WHAT IS REQUIRED: The expected result is an exact restatement of the data, free of pictures.

[Structured pose outputs]

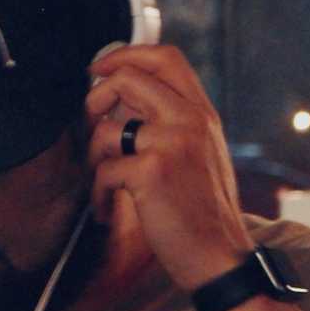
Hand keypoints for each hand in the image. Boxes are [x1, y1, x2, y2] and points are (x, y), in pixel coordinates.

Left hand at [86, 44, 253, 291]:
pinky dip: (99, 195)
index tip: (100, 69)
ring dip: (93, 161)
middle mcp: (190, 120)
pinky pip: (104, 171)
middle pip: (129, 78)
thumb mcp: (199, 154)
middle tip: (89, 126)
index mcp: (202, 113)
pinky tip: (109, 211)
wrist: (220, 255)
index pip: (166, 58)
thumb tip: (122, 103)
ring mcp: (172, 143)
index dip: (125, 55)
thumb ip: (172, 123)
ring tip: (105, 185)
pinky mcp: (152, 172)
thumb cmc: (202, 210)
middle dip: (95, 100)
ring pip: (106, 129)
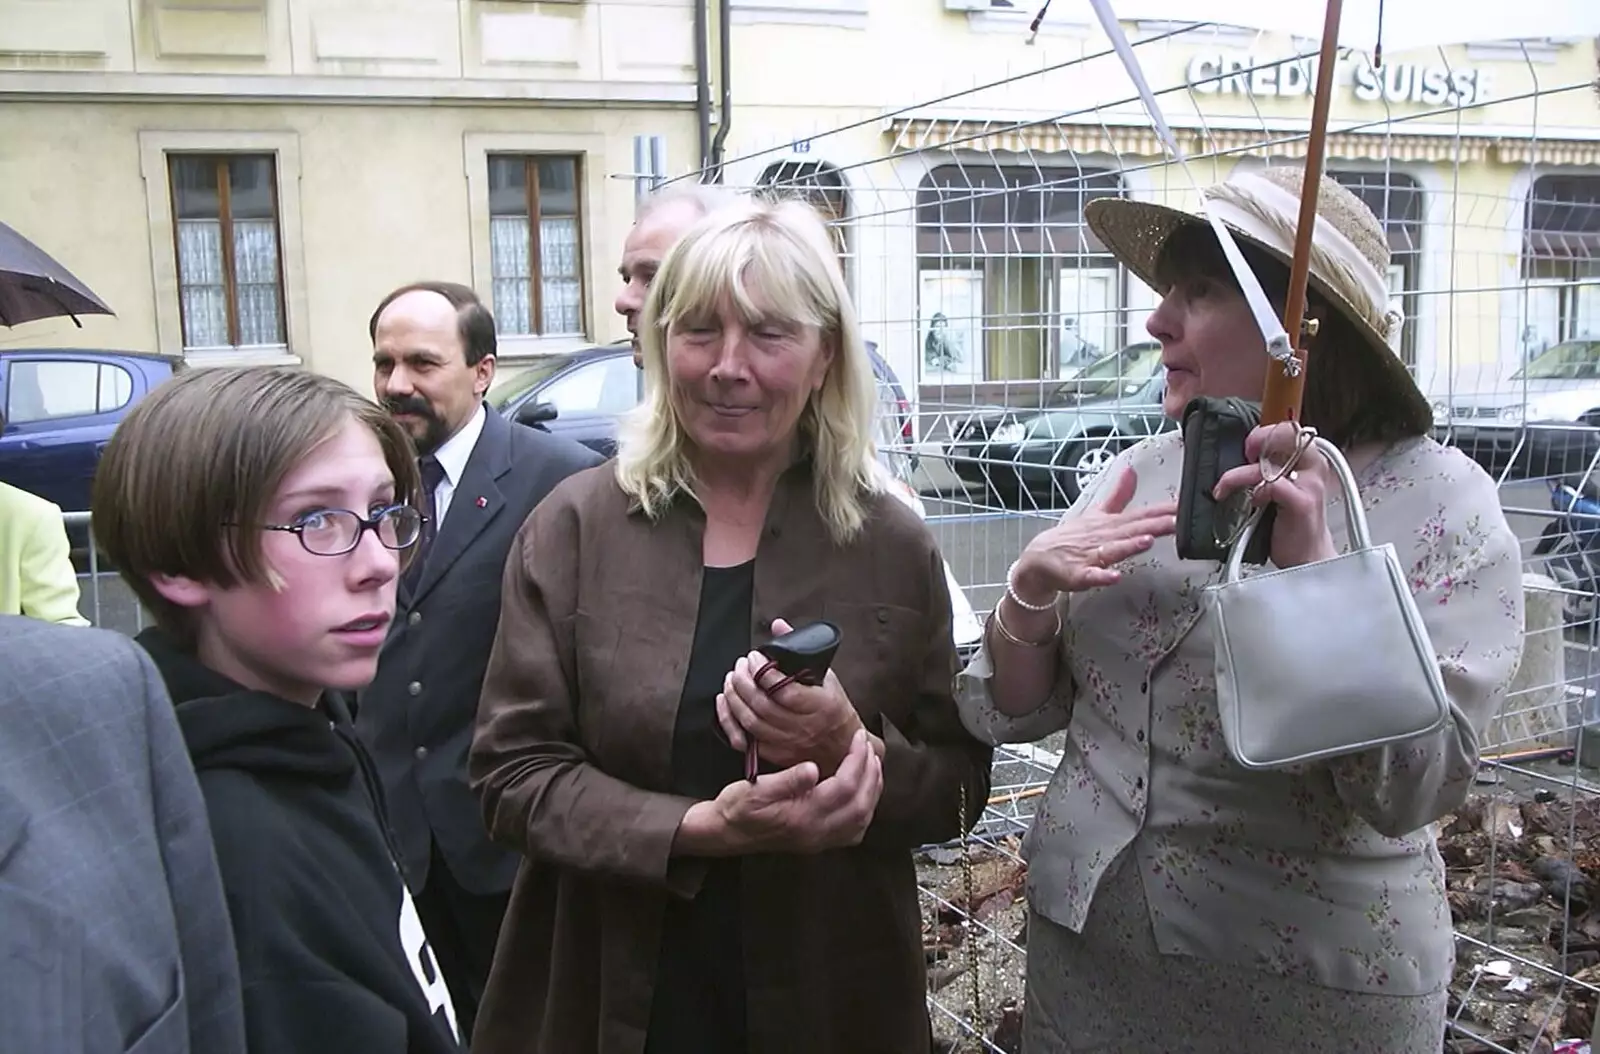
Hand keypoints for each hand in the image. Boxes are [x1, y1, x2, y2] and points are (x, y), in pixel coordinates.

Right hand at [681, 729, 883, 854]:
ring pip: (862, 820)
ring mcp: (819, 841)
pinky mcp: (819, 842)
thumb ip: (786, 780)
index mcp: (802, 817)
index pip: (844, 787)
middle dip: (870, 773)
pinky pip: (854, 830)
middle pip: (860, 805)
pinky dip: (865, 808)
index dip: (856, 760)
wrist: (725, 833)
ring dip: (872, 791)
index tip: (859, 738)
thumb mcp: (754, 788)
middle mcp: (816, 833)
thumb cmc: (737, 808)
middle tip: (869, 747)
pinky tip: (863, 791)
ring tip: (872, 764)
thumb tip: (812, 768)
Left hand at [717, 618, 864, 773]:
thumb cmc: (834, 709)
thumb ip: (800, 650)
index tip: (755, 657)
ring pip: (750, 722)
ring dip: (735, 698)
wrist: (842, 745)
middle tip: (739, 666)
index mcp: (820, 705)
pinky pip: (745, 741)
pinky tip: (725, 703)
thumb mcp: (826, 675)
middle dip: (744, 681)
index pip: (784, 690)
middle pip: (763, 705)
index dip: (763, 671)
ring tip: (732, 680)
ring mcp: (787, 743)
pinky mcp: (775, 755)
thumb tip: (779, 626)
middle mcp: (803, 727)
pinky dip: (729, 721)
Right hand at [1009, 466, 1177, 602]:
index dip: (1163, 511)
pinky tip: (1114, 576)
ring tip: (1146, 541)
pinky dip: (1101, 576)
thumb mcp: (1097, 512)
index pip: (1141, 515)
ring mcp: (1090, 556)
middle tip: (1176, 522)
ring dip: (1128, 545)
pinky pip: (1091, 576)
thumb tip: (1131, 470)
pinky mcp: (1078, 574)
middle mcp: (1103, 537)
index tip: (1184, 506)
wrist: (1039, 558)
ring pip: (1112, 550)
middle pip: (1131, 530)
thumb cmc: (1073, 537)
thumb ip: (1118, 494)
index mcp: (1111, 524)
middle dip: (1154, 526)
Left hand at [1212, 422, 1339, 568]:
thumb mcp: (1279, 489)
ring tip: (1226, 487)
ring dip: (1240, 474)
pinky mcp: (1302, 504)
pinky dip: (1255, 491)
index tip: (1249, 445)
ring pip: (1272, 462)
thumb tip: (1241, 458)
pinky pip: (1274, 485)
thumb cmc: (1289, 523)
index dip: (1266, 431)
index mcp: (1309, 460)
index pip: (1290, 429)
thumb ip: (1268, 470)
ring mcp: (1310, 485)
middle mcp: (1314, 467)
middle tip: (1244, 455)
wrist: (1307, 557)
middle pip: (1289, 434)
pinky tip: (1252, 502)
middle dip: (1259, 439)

YOUR SOLUTION:
Hand keypoints for each hand in the image. Boxes are [x1, y1, x2, y2] and points are (x, y), in pixel coordinates.

Left hand at [86, 44, 253, 291]:
pinky dip: (99, 195)
index tip: (100, 69)
ring dip: (93, 161)
middle mcp: (190, 120)
pinky pip: (104, 171)
middle pip: (129, 78)
thumb mcp: (199, 154)
middle tip: (89, 126)
index mcp: (202, 113)
pinky tip: (109, 211)
wrist: (220, 255)
index pip: (166, 58)
thumb tip: (122, 103)
ring mcp: (172, 143)
index dip: (125, 55)
thumb ip: (172, 123)
ring tip: (105, 185)
pinky mcp: (152, 172)
thumb cmc: (202, 210)
middle dip: (95, 100)
ring pip: (106, 129)
Hand keypoints for each hand in the image. Boxes are [x1, y1, x2, y2] and points are (x, y), in pixel coordinates.

Right hand at [681, 729, 883, 854]:
ring pip: (862, 820)
ring mcp: (819, 841)
pinky mcp: (819, 842)
thumb ip: (786, 780)
index mcp: (802, 817)
index pip: (844, 787)
middle dip: (870, 773)
pinky pip: (854, 830)
middle pip: (860, 805)
pinky dip: (865, 808)
index dip: (856, 760)
wrist: (725, 833)
ring dip: (872, 791)
index tip: (859, 738)
thumb mcp: (754, 788)
middle mcp: (816, 833)
thumb cmc: (737, 808)
middle tip: (869, 747)
pinky tip: (863, 791)
ring tip: (872, 764)
thumb tip: (812, 768)
Left hand at [717, 618, 864, 773]:
thumb cmc: (834, 709)
thumb ip: (800, 650)
index tip: (755, 657)
ring pip: (750, 722)
ring dip: (735, 698)
wrist: (842, 745)
middle tip: (739, 666)
index mcp: (820, 705)
pinky pip: (745, 741)
pinky tip: (725, 703)
thumb mcp: (826, 675)
middle dip: (744, 681)
index pip: (784, 690)
middle pip: (763, 705)
index dip: (763, 671)
ring tip: (732, 680)
ring mcp: (787, 743)
pinky mcp: (775, 755)
thumb tip: (779, 626)
middle mcp: (803, 727)
pinky dip: (729, 721)
Right hand at [1009, 466, 1177, 602]:
index dip: (1163, 511)
pinky tip: (1114, 576)
ring tip: (1146, 541)
pinky dip: (1101, 576)
thumb mcp: (1097, 512)
index pip: (1141, 515)
ring mcp: (1090, 556)
middle tip: (1176, 522)
ring dip: (1128, 545)
pinky pip: (1091, 576)
thumb tip: (1131, 470)
pinky mcp: (1078, 574)
middle mcp: (1103, 537)
index tip: (1184, 506)
wrist: (1039, 558)
ring pip: (1112, 550)
middle pip: (1131, 530)
thumb cmc: (1073, 537)
thumb ip: (1118, 494)
index mcp: (1111, 524)
middle dip: (1154, 526)
Left hand at [1212, 422, 1339, 568]:
thumb mcp: (1279, 489)
ring tip: (1226, 487)
ring dip: (1240, 474)
pinky mcp: (1302, 504)
pinky dip: (1255, 491)
index tip: (1249, 445)
ring pip: (1272, 462)
thumb tip: (1241, 458)
pinky pip: (1274, 485)
thumb cmc: (1289, 523)
index dip: (1266, 431)
index mcp: (1309, 460)
index pip: (1290, 429)
thumb ip: (1268, 470)
ring mcp: (1310, 485)
middle mcp: (1314, 467)
middle tip: (1244, 455)
wrist: (1307, 557)
middle pip: (1289, 434)
pinky tip: (1252, 502)
middle dip: (1259, 439)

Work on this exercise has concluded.